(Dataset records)
#####

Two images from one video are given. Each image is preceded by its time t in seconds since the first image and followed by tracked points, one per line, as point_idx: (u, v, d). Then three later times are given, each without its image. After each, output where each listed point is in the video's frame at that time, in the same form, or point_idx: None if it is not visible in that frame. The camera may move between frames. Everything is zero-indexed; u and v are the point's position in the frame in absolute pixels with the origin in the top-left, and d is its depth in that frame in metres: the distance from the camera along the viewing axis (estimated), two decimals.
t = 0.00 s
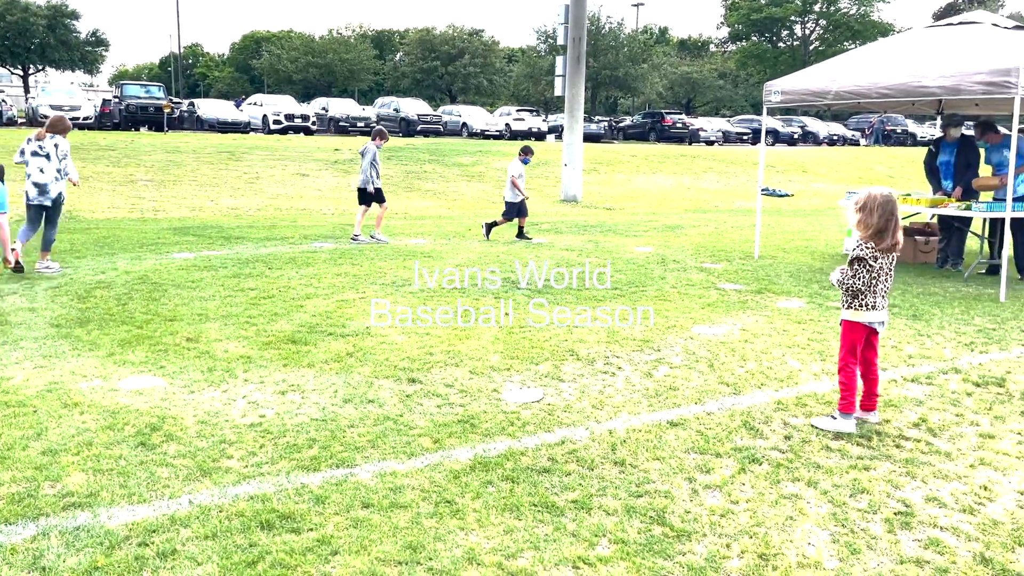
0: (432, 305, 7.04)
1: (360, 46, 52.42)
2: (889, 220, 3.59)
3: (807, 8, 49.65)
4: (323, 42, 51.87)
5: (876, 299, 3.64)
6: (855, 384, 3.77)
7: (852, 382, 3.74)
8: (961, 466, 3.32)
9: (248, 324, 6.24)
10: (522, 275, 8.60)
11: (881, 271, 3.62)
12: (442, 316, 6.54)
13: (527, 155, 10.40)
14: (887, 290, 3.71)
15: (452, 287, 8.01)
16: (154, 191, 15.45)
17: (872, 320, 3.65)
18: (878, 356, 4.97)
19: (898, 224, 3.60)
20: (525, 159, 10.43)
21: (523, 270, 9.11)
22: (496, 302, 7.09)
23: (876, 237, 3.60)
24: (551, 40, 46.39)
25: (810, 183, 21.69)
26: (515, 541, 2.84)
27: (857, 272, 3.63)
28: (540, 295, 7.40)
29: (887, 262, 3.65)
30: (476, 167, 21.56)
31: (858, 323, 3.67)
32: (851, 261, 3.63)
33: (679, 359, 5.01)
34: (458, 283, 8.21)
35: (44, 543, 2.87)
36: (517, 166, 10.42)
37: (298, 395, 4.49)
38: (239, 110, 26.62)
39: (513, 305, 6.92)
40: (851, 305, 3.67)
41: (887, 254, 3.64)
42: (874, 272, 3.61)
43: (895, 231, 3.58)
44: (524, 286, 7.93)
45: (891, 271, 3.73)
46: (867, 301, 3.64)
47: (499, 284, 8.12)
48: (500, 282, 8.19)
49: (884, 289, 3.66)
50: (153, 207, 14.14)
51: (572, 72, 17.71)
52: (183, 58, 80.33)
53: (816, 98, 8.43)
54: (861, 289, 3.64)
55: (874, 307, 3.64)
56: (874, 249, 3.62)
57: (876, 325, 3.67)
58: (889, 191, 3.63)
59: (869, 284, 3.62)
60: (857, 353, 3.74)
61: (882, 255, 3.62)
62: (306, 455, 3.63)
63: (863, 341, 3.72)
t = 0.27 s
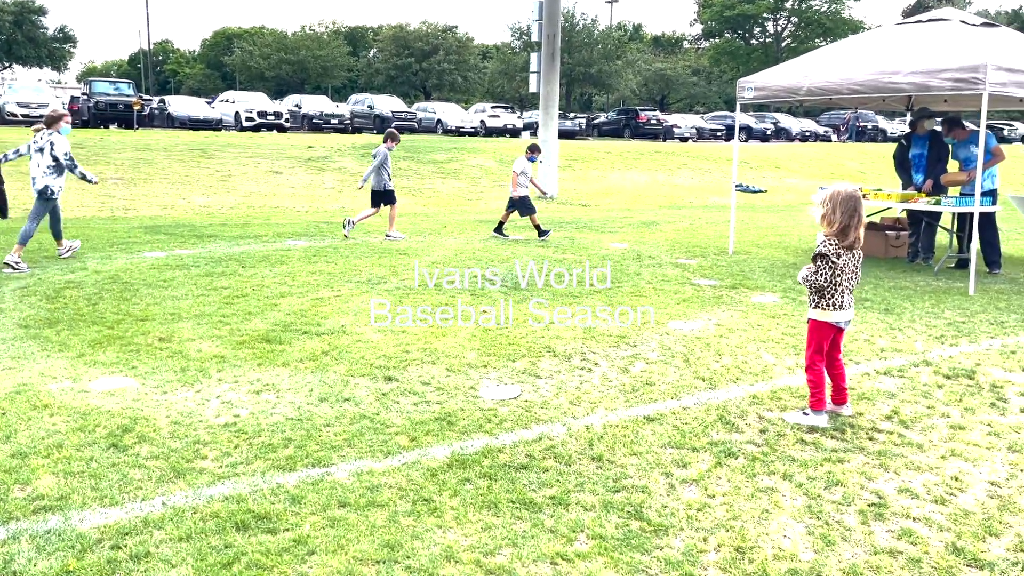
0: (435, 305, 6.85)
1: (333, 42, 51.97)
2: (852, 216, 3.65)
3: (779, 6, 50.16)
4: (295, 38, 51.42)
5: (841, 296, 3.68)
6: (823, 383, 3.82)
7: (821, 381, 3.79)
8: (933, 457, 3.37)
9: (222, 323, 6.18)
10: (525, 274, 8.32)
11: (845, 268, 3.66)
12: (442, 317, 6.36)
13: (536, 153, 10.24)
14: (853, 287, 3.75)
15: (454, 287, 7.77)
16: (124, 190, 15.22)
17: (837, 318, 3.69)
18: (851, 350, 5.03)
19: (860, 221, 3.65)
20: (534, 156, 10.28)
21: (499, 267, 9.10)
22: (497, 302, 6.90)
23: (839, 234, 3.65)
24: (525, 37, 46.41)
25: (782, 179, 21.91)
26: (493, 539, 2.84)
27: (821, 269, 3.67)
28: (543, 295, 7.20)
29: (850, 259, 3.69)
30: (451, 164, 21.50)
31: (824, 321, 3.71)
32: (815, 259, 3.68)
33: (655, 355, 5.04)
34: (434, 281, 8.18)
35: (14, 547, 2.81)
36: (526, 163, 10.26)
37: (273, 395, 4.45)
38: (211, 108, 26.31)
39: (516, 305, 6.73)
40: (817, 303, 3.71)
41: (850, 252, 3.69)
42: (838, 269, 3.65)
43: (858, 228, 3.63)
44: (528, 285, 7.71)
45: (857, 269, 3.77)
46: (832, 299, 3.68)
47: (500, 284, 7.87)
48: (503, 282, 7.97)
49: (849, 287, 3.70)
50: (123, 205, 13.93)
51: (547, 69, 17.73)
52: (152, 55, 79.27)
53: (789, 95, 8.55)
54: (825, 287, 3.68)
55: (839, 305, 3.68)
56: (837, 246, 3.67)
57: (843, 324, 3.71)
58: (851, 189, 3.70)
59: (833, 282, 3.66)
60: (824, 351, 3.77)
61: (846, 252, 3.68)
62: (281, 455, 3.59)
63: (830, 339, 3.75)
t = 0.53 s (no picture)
0: (436, 305, 6.74)
1: (303, 40, 51.47)
2: (811, 211, 3.66)
3: (748, 4, 50.65)
4: (265, 36, 50.85)
5: (813, 293, 3.71)
6: (803, 377, 3.86)
7: (799, 376, 3.83)
8: (907, 450, 3.41)
9: (194, 324, 6.09)
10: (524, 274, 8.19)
11: (812, 264, 3.69)
12: (442, 318, 6.24)
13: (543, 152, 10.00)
14: (825, 281, 3.77)
15: (453, 286, 7.63)
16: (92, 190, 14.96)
17: (811, 314, 3.72)
18: (825, 344, 5.08)
19: (820, 215, 3.66)
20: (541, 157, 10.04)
21: (475, 265, 9.07)
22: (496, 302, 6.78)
23: (801, 232, 3.68)
24: (497, 34, 46.36)
25: (754, 176, 22.11)
26: (474, 538, 2.82)
27: (788, 269, 3.71)
28: (527, 293, 7.13)
29: (817, 254, 3.72)
30: (425, 162, 21.41)
31: (799, 318, 3.75)
32: (781, 259, 3.72)
33: (632, 351, 5.05)
34: (410, 279, 8.13)
35: None
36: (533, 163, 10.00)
37: (248, 396, 4.39)
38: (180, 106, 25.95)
39: (516, 305, 6.59)
40: (791, 302, 3.75)
41: (815, 247, 3.71)
42: (805, 266, 3.69)
43: (818, 223, 3.65)
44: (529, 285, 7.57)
45: (828, 261, 3.78)
46: (804, 296, 3.72)
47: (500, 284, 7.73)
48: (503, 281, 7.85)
49: (820, 282, 3.73)
50: (90, 206, 13.69)
51: (520, 66, 17.73)
52: (118, 53, 77.99)
53: (760, 92, 8.62)
54: (796, 285, 3.72)
55: (812, 301, 3.71)
56: (801, 244, 3.70)
57: (819, 320, 3.75)
58: (807, 184, 3.71)
59: (802, 279, 3.69)
60: (801, 347, 3.81)
61: (809, 248, 3.70)
62: (258, 458, 3.55)
63: (806, 335, 3.79)
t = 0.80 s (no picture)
0: (436, 305, 6.64)
1: (273, 37, 50.85)
2: (794, 205, 3.67)
3: (718, 1, 51.10)
4: (234, 34, 50.25)
5: (794, 286, 3.73)
6: (783, 371, 3.88)
7: (779, 369, 3.84)
8: (888, 443, 3.45)
9: (168, 326, 5.99)
10: (527, 274, 8.04)
11: (793, 257, 3.71)
12: (443, 317, 6.15)
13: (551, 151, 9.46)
14: (806, 275, 3.79)
15: (454, 286, 7.49)
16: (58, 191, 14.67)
17: (793, 307, 3.73)
18: (803, 338, 5.12)
19: (802, 208, 3.67)
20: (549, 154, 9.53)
21: (452, 264, 9.02)
22: (498, 301, 6.68)
23: (782, 225, 3.69)
24: (469, 32, 46.29)
25: (726, 172, 22.29)
26: (460, 538, 2.80)
27: (769, 263, 3.73)
28: (505, 291, 7.11)
29: (798, 247, 3.74)
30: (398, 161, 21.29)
31: (780, 311, 3.76)
32: (762, 253, 3.74)
33: (613, 348, 5.05)
34: (387, 278, 8.07)
35: None
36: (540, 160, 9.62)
37: (226, 399, 4.32)
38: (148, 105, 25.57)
39: (518, 305, 6.46)
40: (772, 295, 3.76)
41: (796, 240, 3.73)
42: (785, 260, 3.71)
43: (799, 215, 3.66)
44: (530, 285, 7.42)
45: (809, 255, 3.81)
46: (785, 289, 3.73)
47: (500, 283, 7.61)
48: (505, 280, 7.71)
49: (801, 276, 3.75)
50: (57, 206, 13.43)
51: (493, 64, 17.69)
52: (83, 51, 76.66)
53: (734, 88, 8.67)
54: (777, 279, 3.73)
55: (793, 295, 3.72)
56: (782, 238, 3.72)
57: (799, 313, 3.76)
58: (787, 177, 3.72)
59: (784, 273, 3.71)
60: (781, 340, 3.83)
61: (789, 241, 3.72)
62: (237, 461, 3.49)
63: (787, 328, 3.81)
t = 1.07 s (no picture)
0: (437, 305, 6.61)
1: (241, 35, 50.22)
2: (789, 205, 3.67)
3: None
4: (202, 32, 49.58)
5: (780, 285, 3.74)
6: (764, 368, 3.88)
7: (762, 367, 3.84)
8: (871, 440, 3.47)
9: (140, 332, 5.87)
10: (526, 273, 8.03)
11: (784, 256, 3.71)
12: (443, 317, 6.11)
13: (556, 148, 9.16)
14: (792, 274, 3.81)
15: (454, 286, 7.44)
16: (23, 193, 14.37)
17: (778, 305, 3.75)
18: (783, 336, 5.14)
19: (796, 208, 3.68)
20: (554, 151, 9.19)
21: (429, 264, 8.95)
22: (498, 301, 6.64)
23: (776, 224, 3.67)
24: (442, 30, 46.15)
25: (700, 170, 22.42)
26: (446, 546, 2.76)
27: (761, 259, 3.72)
28: (484, 292, 7.06)
29: (788, 246, 3.74)
30: (372, 160, 21.14)
31: (765, 308, 3.76)
32: (755, 250, 3.72)
33: (594, 348, 5.03)
34: (364, 280, 7.99)
35: None
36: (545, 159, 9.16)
37: (203, 406, 4.23)
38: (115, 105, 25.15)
39: (518, 305, 6.41)
40: (757, 292, 3.76)
41: (788, 239, 3.73)
42: (777, 258, 3.70)
43: (793, 214, 3.66)
44: (531, 285, 7.36)
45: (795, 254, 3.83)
46: (772, 287, 3.74)
47: (502, 283, 7.58)
48: (504, 281, 7.65)
49: (787, 274, 3.77)
50: (23, 209, 13.14)
51: (466, 63, 17.62)
52: (47, 50, 75.27)
53: (710, 86, 8.73)
54: (765, 276, 3.73)
55: (778, 293, 3.73)
56: (774, 236, 3.71)
57: (783, 312, 3.78)
58: (783, 176, 3.71)
59: (774, 270, 3.71)
60: (764, 337, 3.83)
61: (782, 240, 3.71)
62: (216, 470, 3.41)
63: (771, 326, 3.82)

#####

# [TASK OBJECTIVE]
Above are the entries. Output exactly the lines beginning with the line that has "16: (124, 190, 15.22)" and ending with the line that has "47: (500, 284, 7.73)".

# [YOUR RESPONSE]
16: (124, 190, 15.22)
17: (837, 318, 3.69)
18: (851, 350, 5.03)
19: (860, 221, 3.65)
20: (534, 156, 10.28)
21: (499, 267, 9.10)
22: (497, 302, 6.90)
23: (839, 234, 3.65)
24: (525, 37, 46.41)
25: (782, 179, 21.91)
26: (493, 539, 2.84)
27: (821, 269, 3.67)
28: (543, 295, 7.20)
29: (850, 259, 3.69)
30: (451, 164, 21.50)
31: (824, 321, 3.71)
32: (815, 259, 3.68)
33: (655, 355, 5.04)
34: (434, 281, 8.18)
35: (14, 547, 2.81)
36: (526, 163, 10.26)
37: (273, 395, 4.45)
38: (211, 108, 26.31)
39: (516, 305, 6.73)
40: (817, 303, 3.71)
41: (850, 252, 3.69)
42: (838, 269, 3.65)
43: (858, 228, 3.63)
44: (528, 285, 7.71)
45: (857, 269, 3.77)
46: (832, 299, 3.68)
47: (500, 284, 7.87)
48: (503, 282, 7.97)
49: (849, 287, 3.70)
50: (123, 205, 13.93)
51: (547, 69, 17.73)
52: (152, 55, 79.27)
53: (789, 95, 8.55)
54: (825, 287, 3.68)
55: (839, 305, 3.68)
56: (837, 246, 3.67)
57: (843, 324, 3.71)
58: (851, 189, 3.70)
59: (833, 282, 3.66)
60: (824, 351, 3.77)
61: (846, 252, 3.68)
62: (281, 455, 3.59)
63: (830, 339, 3.75)
t = 0.53 s (no picture)
0: (436, 305, 6.74)
1: (303, 40, 51.47)
2: (811, 211, 3.66)
3: (748, 4, 50.65)
4: (265, 36, 50.85)
5: (813, 293, 3.71)
6: (803, 377, 3.86)
7: (799, 376, 3.83)
8: (907, 450, 3.41)
9: (194, 324, 6.09)
10: (524, 274, 8.19)
11: (812, 264, 3.69)
12: (442, 318, 6.24)
13: (543, 152, 10.00)
14: (825, 281, 3.77)
15: (453, 286, 7.63)
16: (92, 190, 14.96)
17: (811, 314, 3.72)
18: (825, 344, 5.08)
19: (820, 215, 3.66)
20: (541, 157, 10.04)
21: (475, 265, 9.07)
22: (496, 302, 6.78)
23: (801, 232, 3.68)
24: (497, 34, 46.36)
25: (754, 176, 22.11)
26: (474, 538, 2.82)
27: (788, 269, 3.71)
28: (527, 293, 7.13)
29: (817, 254, 3.72)
30: (425, 162, 21.41)
31: (799, 318, 3.75)
32: (781, 259, 3.72)
33: (632, 351, 5.05)
34: (410, 279, 8.13)
35: None
36: (533, 163, 10.00)
37: (248, 396, 4.39)
38: (180, 106, 25.95)
39: (516, 305, 6.59)
40: (791, 302, 3.75)
41: (815, 247, 3.71)
42: (805, 266, 3.69)
43: (818, 223, 3.65)
44: (529, 285, 7.57)
45: (828, 261, 3.78)
46: (804, 296, 3.72)
47: (500, 284, 7.73)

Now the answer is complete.